La Cour européenne des droits de l’homme a déjà eu l’occasion de se prononcer en formation de chambre (Cour EDH, 5e Sect. 30 juin 2008, Gäfgen c. Allemagne, Req. no 22978/05 - Actualités Droits-Libertés du 1er juillet 2008) sur cette délicate affaire qui impliquait de répondre à une question aussi classique que difficile : peut-on mettre en œuvre tous types de mesures à l’encontre d’un individu pour tenter de sauver la vie d’autres personnes ? A cette interrogation touchant à l’article 3 (interdiction de la torture) s’ajoutait une seconde liée, cette fois, à l’article 6 (droit à un procès équitable) : les actes et/ou menaces de tortures entachent-ils d’inéquité les preuves obtenues voire l’ensemble du procès ? 

Confrontée à ces enjeux - souvent évoqués dans les réflexions relatives à la “lutte contre le terrorisme” -, la formation de Chambre avait refusé de faire droit aux griefs du requérant qui alléguait d’une violation des deux articles précités.
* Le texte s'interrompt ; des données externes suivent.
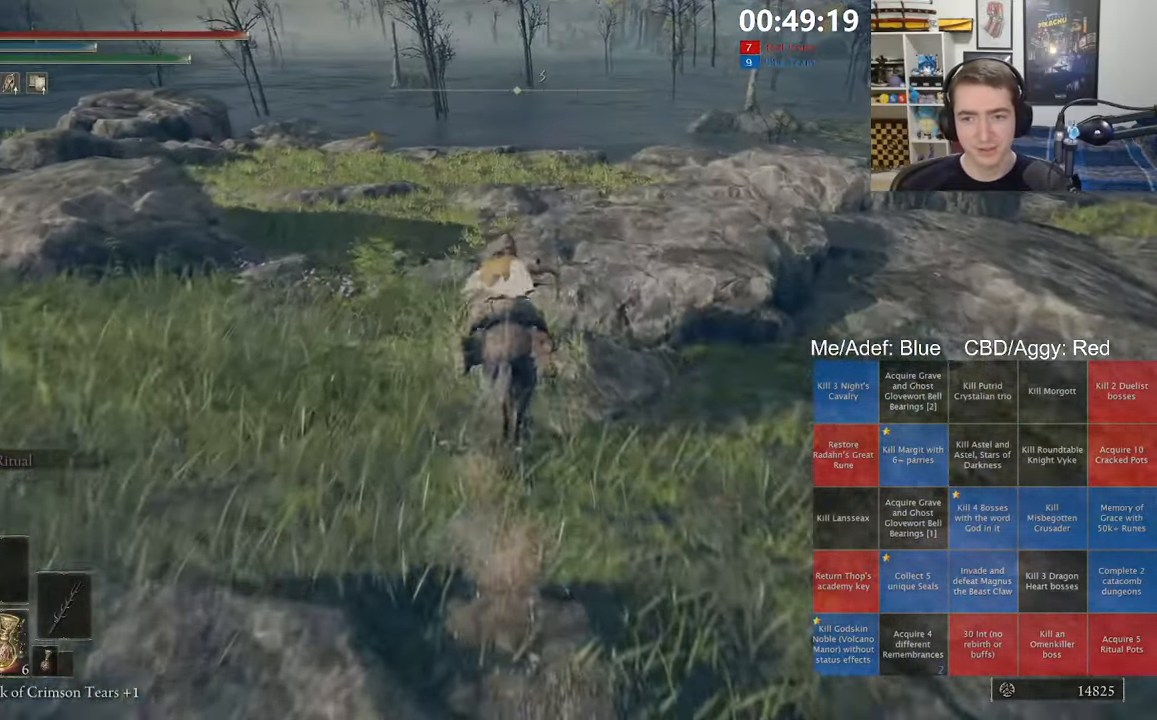
{"buttons": [], "left_stick": "up", "right_stick": "center", "events": []}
La Grande Chambre, saisie sur renvoi (Art. 43), infirme la solution de la Chambre sur le terrain de l’article 3 mais la confirme sur celui de l’article 6.
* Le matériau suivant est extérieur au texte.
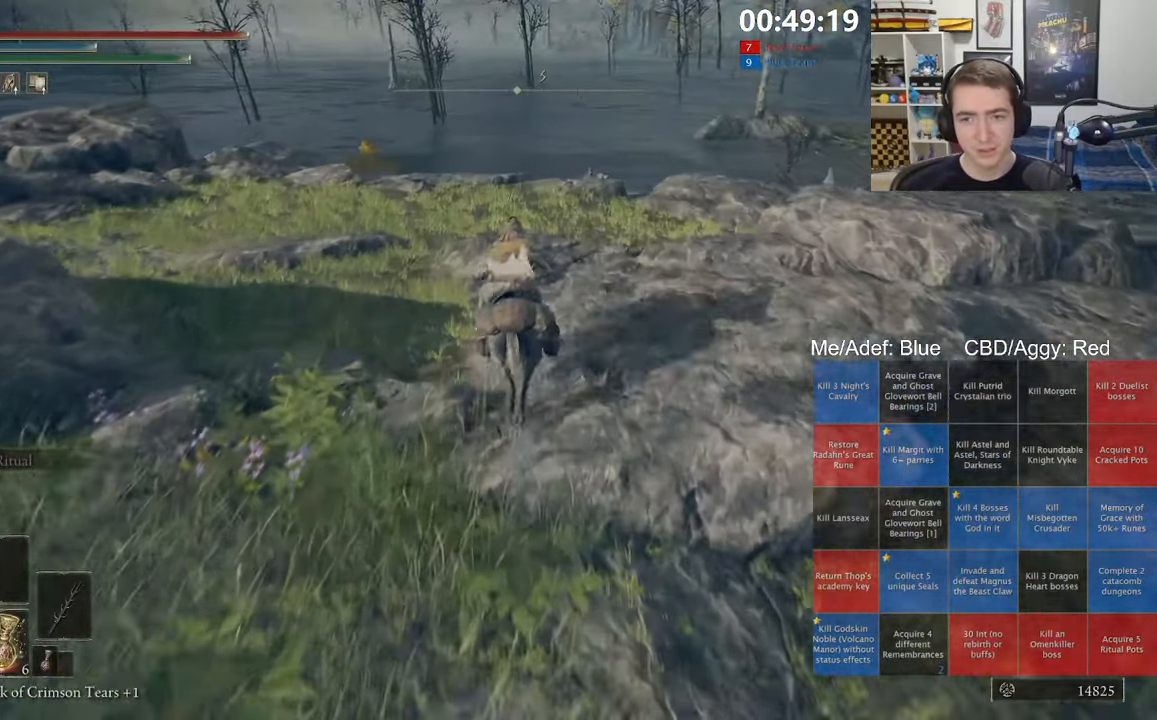
{"buttons": [], "left_stick": "up", "right_stick": "center", "events": [[50, "right_stick", "down-right"], [183, "right_stick", "center"]]}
1°/ La protection directe contre les menaces de torture (Article 3) : une posture ferme et exigeante

Les juges strasbourgeois estiment tout d’abord que les menaces de souffrances intolérables (§ 100) « doivent passer pour avoir provoqué en lui une peur, une angoisse et des souffrances mentales considérables » (§ 103) et « ne furent pas un acte spontané, mais furent préméditées et conçues de manière délibérée et intentionnelle » (§ 104). Or, si la Cour admet que les policiers « ont agi dans le souci de sauver la vie d’un enfant […] Elle se doit néanmoins de souligner que, eu égard à l’article 3 et à sa jurisprudence constante (paragraphe 87 ci-dessus), l’interdiction des mauvais traitements vaut indépendamment des agissements de la personne concernée ou de la motivation des autorités.
La torture ou un traitement inhumain ou dégradant ne peuvent être infligés même lorsque la vie d’un individu se trouve en péril […]. Le principe philosophique qui sous-tend le caractère absolu du droit consacré à l’article 3 ne souffre aucune exception, aucun facteur justificatif et aucune mise en balance d’intérêts, quels que soient les agissements de la personne concernée et la nature de l’infraction qui pourrait lui être reprochée
 » (§ 107 - V. en ce sens, s’agissant du terrorisme, Cour EDH, G.C. 28 février 2008, Nassim Saadi c. Italie, Req. n° 37201/06 - v. Actualités Droits-Libertés du même jour). En l’espèce, étant énoncé que « la crainte de la torture physique peut en soi constituer une torture mentale », la Cour considère que « la méthode d’interrogatoire [litigieuse … peut] être qualifiée de traitement inhumain prohibé par l’article 3, mais n’a pas eu le niveau de cruauté requis pour atteindre le seuil de la torture » (§ 108).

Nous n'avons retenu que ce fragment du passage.